Depending on the number of sources readily available, researchers expect SET to speed transfers by anything from 5 to 500 percent. Under recent testing, SET was found to improve the P2P transfer time of an MP3 music file by 71 percent. When the system was configured to download data from files that were 47 percent similar, a larger 55MB movie trailer was downloaded with a speed increase of about 30 percent.
In cases where files were so popular that available sources are already fast enough to use up all the receiver's bandwith, however, advantages may not be so great. During the download process, SET constantly spends time and bandwidth searching for other files, which researchers found could add about 0.5 percent to the download time.
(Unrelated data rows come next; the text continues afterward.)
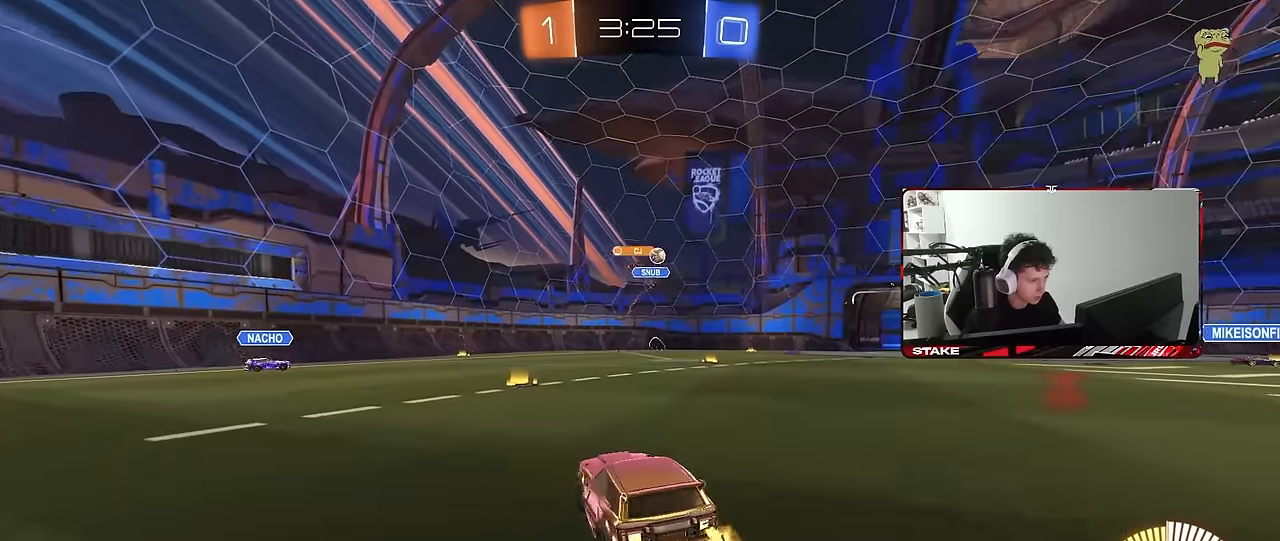
{"keys": ["w"], "mouse": [], "mouse_move": "still", "events": [[67, "d", "up"], [200, "d", "down"], [400, "shift", "down"], [483, "d", "up"], [483, "shift", "up"]]}
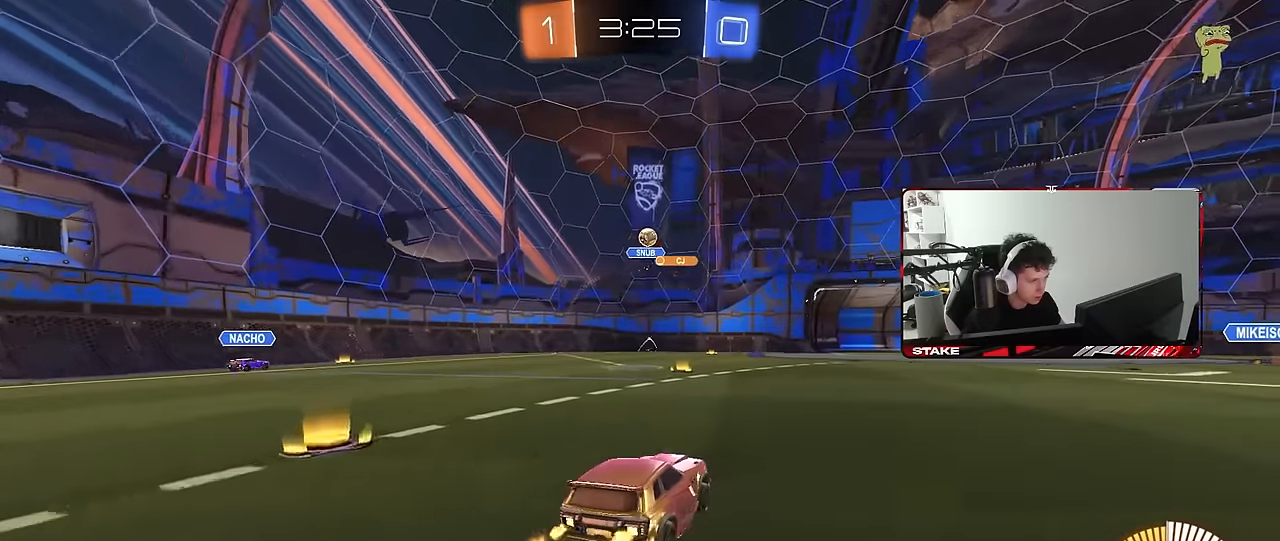
{"keys": ["a", "w"], "mouse": [], "mouse_move": "still", "events": [[33, "a", "down"], [183, "a", "up"], [217, "d", "down"], [267, "w", "up"], [317, "d", "up"], [367, "w", "down"], [450, "a", "down"]]}
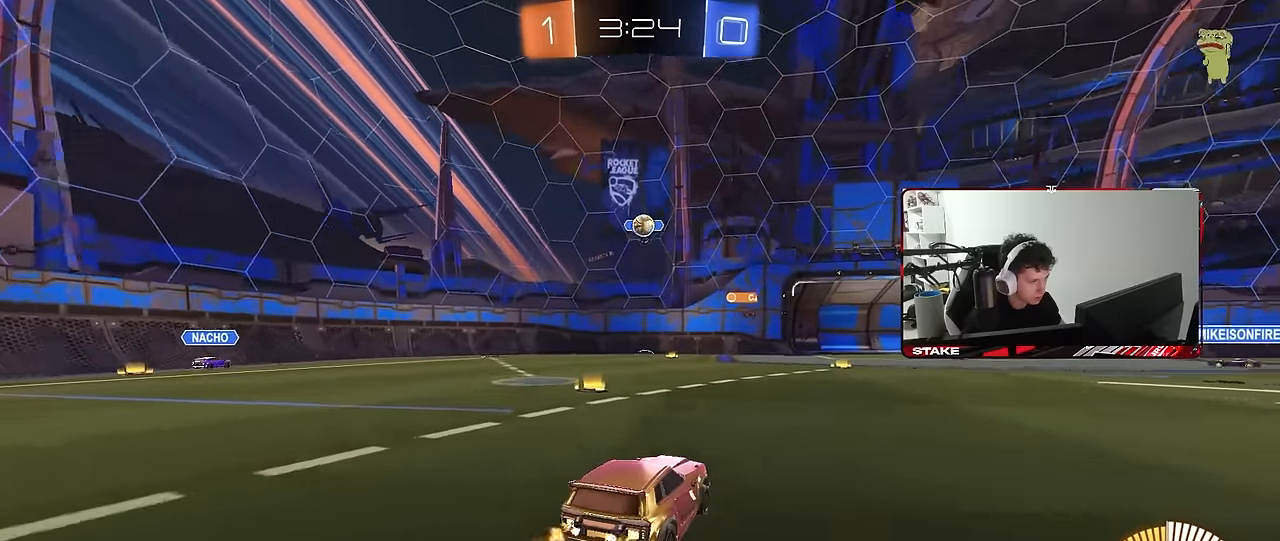
{"keys": ["a", "d", "s"], "mouse": ["left", "right"], "mouse_move": "down-left", "events": [[100, "a", "up"], [150, "d", "down"], [183, "d", "up"], [233, "a", "down"], [283, "a", "up"], [283, "w", "up"], [333, "d", "down"], [333, "mouse_left", "down"], [333, "mouse_right", "down"], [417, "a", "down"], [417, "s", "down"]]}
As SET is based on identifying 'fingerprints' based on cryptographic hash functions that are fundamental to online transactions, Anderson said the technique is not likely to increase the risk of corrupted downloads.
"The chances of different data producing the same fingerprint are basically infinitesimal," he said. "These [cryptographic hash] functions underlie important parts of secure online commerce and data encryption."
P2P file sharing is notorious for its use in software, movie and music piracy; however, Andersen stresses that it is also widely used in other applications, such as the distribution of free and open source software.
"As the [P2P] technology matures, I think we'll see it being used for more and more legal uses," he said. "For instance, we're pretty sure based on other people's previous studies that SET will be useful for distributing software such as GNU/Linux; there's often substantial similarity between different releases of the operating system."
Although the researchers hope to implement SET in a service for sharing software or academic papers, Andersen said they have no intention of applying it themselves to movie- or music-sharing services. Current research is focussed instead on extending SET techniques to efficiently locate similar content that is already present on a user's hard drive, to speed data transfers.